(Electronic design files)
---------------
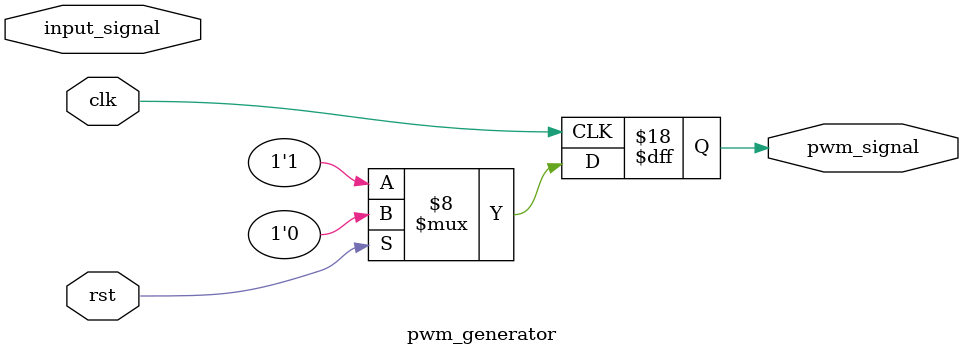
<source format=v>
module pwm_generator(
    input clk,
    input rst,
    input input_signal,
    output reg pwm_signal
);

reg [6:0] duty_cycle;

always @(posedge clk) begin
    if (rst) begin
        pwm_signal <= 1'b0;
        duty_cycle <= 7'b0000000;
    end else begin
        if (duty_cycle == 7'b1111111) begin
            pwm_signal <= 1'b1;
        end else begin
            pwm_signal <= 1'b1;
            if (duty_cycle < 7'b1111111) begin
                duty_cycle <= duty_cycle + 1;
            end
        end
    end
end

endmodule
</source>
---------------
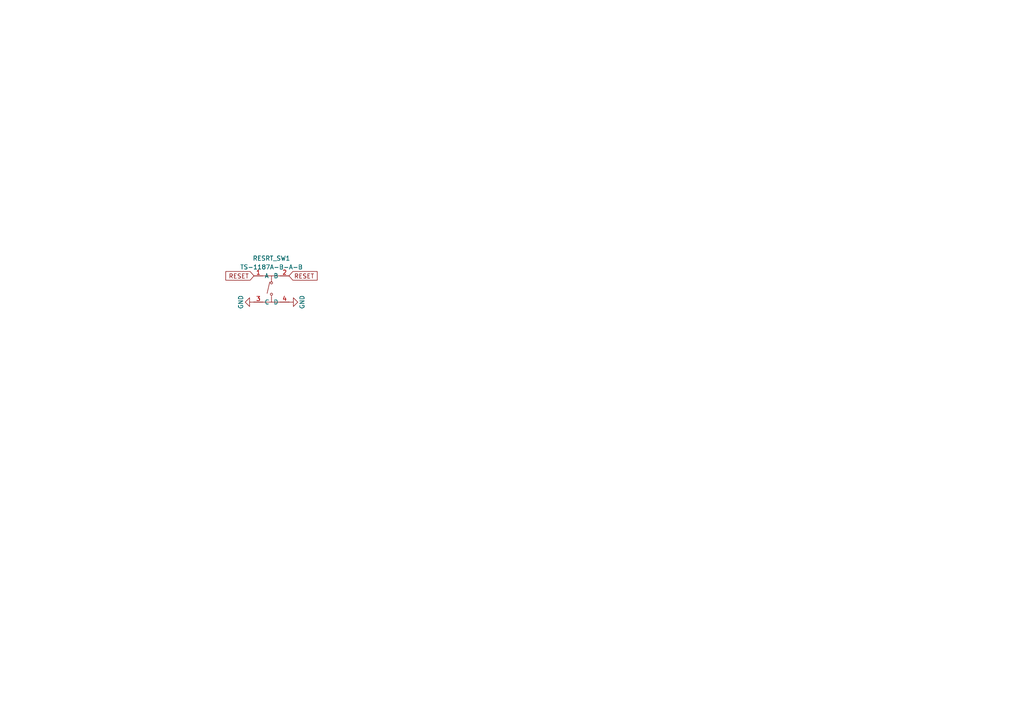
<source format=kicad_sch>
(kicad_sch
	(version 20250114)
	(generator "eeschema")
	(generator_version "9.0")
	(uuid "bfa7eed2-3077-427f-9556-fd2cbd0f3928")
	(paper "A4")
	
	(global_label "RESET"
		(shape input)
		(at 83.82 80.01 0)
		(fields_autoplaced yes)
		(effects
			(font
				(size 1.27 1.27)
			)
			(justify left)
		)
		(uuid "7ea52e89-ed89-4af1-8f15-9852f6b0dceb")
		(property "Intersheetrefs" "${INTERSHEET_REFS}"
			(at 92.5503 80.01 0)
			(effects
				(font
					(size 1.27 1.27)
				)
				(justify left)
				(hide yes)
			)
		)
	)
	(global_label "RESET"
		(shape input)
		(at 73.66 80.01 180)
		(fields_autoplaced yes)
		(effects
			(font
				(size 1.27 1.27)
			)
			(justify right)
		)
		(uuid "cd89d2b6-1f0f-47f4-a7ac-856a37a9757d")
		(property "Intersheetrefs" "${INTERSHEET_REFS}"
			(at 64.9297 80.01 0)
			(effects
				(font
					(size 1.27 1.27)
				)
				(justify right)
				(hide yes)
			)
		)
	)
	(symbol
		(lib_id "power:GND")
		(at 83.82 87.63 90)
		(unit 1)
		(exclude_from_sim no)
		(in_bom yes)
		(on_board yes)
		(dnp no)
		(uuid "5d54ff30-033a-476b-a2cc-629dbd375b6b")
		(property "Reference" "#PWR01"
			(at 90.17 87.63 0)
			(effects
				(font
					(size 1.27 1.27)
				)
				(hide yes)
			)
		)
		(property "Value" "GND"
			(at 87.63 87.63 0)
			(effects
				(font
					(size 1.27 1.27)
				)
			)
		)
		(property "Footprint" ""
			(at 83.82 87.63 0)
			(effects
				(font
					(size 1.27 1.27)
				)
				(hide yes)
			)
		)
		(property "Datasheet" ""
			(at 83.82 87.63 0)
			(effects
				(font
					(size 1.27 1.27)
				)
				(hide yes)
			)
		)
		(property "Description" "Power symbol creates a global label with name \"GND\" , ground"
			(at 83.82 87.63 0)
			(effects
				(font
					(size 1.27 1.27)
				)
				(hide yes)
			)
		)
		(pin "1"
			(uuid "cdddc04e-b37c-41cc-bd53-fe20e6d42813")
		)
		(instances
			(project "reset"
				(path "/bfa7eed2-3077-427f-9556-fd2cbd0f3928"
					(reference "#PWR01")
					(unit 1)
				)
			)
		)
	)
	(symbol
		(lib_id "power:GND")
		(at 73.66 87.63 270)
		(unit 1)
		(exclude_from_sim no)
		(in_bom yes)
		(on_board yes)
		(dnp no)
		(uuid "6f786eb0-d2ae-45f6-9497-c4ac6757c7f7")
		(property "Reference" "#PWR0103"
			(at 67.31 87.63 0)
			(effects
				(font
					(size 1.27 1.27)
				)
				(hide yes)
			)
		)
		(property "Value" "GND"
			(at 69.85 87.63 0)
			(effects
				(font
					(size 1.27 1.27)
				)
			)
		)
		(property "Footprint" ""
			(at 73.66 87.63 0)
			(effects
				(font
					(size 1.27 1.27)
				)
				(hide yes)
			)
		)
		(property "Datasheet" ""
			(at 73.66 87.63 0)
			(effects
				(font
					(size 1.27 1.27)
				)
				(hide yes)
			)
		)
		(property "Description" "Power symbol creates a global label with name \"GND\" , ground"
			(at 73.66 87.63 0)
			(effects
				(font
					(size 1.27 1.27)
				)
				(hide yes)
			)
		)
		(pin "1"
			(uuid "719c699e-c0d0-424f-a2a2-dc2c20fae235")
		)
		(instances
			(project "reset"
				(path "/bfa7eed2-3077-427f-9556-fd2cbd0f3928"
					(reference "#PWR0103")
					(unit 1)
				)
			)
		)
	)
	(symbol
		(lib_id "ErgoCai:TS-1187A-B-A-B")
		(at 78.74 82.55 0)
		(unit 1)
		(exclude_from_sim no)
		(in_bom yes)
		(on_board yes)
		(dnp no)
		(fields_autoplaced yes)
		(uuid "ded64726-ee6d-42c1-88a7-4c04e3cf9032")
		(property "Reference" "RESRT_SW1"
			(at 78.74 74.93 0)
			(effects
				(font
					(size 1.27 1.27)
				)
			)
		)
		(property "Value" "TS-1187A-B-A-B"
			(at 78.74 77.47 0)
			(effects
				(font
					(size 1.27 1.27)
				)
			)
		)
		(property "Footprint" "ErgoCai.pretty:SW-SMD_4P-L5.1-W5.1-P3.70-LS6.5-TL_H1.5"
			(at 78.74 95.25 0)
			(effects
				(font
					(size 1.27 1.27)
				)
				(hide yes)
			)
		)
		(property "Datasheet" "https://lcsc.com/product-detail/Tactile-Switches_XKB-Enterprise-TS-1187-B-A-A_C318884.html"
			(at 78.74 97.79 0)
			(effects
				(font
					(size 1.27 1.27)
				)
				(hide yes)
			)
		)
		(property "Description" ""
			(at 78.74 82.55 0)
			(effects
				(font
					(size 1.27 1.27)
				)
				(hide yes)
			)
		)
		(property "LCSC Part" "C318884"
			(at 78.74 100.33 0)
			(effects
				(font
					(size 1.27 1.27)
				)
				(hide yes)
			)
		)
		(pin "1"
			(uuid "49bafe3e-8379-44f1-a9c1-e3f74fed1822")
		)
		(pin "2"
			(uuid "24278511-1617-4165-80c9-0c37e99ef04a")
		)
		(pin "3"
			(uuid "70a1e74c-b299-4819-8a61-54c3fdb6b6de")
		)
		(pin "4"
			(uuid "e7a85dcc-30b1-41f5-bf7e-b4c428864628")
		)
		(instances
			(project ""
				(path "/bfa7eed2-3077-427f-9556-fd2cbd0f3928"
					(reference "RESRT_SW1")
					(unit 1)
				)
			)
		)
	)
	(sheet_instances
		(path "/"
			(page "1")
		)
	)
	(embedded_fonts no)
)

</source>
---------------
Brief.
Gather from the entries above all lines that include the string "justify".

Exercise solution.
			(justify left)
				(justify left)
			(justify right)
				(justify right)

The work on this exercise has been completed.